ПРИМЕНЕНИЕ ПРОЧИТАННОГО:
1. Сколько немцев, согласно воспоминаниям о разведке, преследовали группу разведчиков?
2. Перескажите кратко в виде списка абзац воспоминаний о разведке, начинающийся словами «Мы вышли в район Грайворон», сохранив его основные факты.
3. Продолжите воспоминания о разведке после их последнего предложения.

ИЗУЧАЕМЫЙ ТЕКСТ:
Мы вышли в район Грайворон, и вот там мы держали оборону во время Курской битвы. Правда немного отошли, потом снова взяли Белгород, недалеко мы отошли, километров на 25, не больше, но с тяжелыми боями. Пока ещё стояли в обороне, ходили в поиск. Там Старобельск есть – такое село, что ли – послали посмотреть, что у них там есть, как и что. Несколько дней изучали оборону. Мы всё время изучали, а тут как следует: где проходы сделать, где что. Сапёры сделали нам проходы там, где мы наметили: проволочку разрезали, сделали небольшой проход. Мы проникли туда к ним, а сапёры проволочку опять сделали, как будто её никто не нарушал, зацепили за усики. Мы потихонечку прошли туда. Там были леса, поэтому нам было хорошо, удобно. Через лесок мы прошли хорошо. А там, недалеко от дороги, стоял наш сгоревший бензовоз. Вероятно, он сгорел, когда наши отходили от Харькова. А наверху там была мельница. Вот за этим бензовозом мы и спрятались. Ждали долго, наверно часа два или три. Уже стало немножко рассветать. Вдруг слышим: тарахтит – мотоциклист едет и с ним кто-то в коляске. Когда они подъехали, мы бросили гранату, мотоцикл перевернулся. Не знаю как, но тот, что сидел в коляске, каким-то образом выпрыгнул и бросился бежать прямо наверх, на горку к мельнице. Ну, мы кое-как нагнали его, схватили, а он такой здоровый битюг – не удержать. Пришлось его уговорить тихонечко по башке пистолетом. Так, оглушили – и всё. И только стали уходить, а немцы – тут как тут! Мы же гранату бросили. Преследовали: нас трое, а их одиннадцать. То один остановится и прикрывает, то другой – надо же было и немца тащить. Правда, потом он у нас сам бежал. Думали, что нам не уйти, но там как раз с третьей бригады разведка шла. Ну и, в общем, обошлось, обошлось. Со мной в этой группе был грузин из Осетии по фамилии Самушия, он всё время носил на голове свою национальную шапочку. Всегда, даже под пилоткой её носил. Третьим был Ваня Ивченко. Его судьбу я не знаю, а вот Самушия, по-моему, остался жив. Вообще у нас служили разные люди, были и уголовники. И в основном они были хорошие ребята. Но один из бывших уголовников как-то высказался на мой счёт, когда меня не было. Я потом его спросил: «А чего это у тебя вся морда побитая?» Он сказал, что он упал: «споткнулся, – говорит, – и упал». Потом ребята приходят ко мне и говорят: «Знаешь, командир, надо его отчислить». Ну, его списали в пехоту. А так ребята хорошие были, даже уголовники.

Задания по диаграммам с кратким ответом
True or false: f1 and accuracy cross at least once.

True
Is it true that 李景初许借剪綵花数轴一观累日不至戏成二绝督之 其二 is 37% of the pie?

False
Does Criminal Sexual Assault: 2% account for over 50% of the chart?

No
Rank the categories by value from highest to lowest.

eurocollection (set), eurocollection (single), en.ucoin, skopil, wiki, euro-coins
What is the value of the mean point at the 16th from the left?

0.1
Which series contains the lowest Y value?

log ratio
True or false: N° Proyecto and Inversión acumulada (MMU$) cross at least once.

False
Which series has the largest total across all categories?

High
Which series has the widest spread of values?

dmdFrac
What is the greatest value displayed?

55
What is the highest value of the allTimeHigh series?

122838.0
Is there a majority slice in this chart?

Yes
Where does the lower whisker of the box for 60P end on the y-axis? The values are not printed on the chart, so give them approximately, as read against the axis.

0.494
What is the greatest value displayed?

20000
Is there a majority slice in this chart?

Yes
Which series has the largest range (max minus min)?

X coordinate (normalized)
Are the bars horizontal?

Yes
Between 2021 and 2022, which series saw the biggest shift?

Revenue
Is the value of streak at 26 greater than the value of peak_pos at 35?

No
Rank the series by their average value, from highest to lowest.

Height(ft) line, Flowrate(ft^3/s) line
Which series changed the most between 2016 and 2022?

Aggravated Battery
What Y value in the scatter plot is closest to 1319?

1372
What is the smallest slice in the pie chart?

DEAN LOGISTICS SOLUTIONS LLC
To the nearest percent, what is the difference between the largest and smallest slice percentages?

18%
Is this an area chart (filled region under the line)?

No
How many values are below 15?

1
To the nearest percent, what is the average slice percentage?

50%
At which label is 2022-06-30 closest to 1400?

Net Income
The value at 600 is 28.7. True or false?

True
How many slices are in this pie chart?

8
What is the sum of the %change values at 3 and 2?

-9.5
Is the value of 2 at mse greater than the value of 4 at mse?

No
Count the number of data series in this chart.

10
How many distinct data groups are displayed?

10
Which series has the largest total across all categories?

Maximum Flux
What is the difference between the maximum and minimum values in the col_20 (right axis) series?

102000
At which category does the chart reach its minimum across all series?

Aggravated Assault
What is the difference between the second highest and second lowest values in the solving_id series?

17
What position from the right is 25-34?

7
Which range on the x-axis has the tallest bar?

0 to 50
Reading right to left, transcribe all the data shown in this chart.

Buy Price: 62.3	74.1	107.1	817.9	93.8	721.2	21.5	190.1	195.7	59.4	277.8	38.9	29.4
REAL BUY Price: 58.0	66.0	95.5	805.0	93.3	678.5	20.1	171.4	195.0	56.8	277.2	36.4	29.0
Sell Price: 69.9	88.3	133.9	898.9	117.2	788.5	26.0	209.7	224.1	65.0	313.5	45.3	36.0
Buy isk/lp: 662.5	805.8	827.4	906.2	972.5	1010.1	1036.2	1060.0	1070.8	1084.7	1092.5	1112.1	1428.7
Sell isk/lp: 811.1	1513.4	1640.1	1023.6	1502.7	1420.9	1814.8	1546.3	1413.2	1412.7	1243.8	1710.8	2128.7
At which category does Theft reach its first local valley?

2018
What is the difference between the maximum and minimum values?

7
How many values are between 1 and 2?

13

ИТОГИ УПРАЖНЕНИЯ:
1. Одиннадцать.

2.
- Во время Курской битвы держали оборону в районе Грайворон. Отошли с тяжёлыми боями не больше чем на 25 километров, потом снова взяли Белгород.
- Перед поиском у Старобельска несколько дней изучали оборону противника. Сапёры разрезали проволоку в намеченном месте, а после прохода разведчиков восстановили её.
- Разведчики прошли через лес и спрятались за сгоревшим бензовозом недалеко от дороги, ниже мельницы. Там они ждали два-три часа, до рассвета.
- Гранатой перевернули подъехавший мотоцикл. Пассажир коляски побежал к мельнице, его догнали и оглушили пистолетом.
- Троих разведчиков с пленным преследовали одиннадцать немцев. Выручила разведка третьей бригады.
- В группе были Самушия, грузин из Осетии, всегда носивший свою национальную шапочку, и Ваня Ивченко. Судьба Ивченко неизвестна, Самушия, вероятно, остался жив.
- Среди бойцов были бывшие уголовники, в основном хорошие ребята. Одного из них, высказавшегося о командире за глаза, по просьбе бойцов списали в пехоту.

3.
Один раз мы чуть не попали к немцам в плен. Получили новые шестиколёсные английские броневики. А они сами неширокие, но высокие и от этого – не очень устойчивые. Где-то мы, наверно, зарвались, я стоял в башне, вижу: заправляются танки, думаю – наши, а это оказались немецкие. Пока развернулись… Нас спасло только то, что танк не мог стрелять потому, что он заправлялся и при этом загораживал нас от других. Мы припустили на всю катушку, пока они разворачивались, мы на горку, за поворот – и всё. А так бы могли пропасть.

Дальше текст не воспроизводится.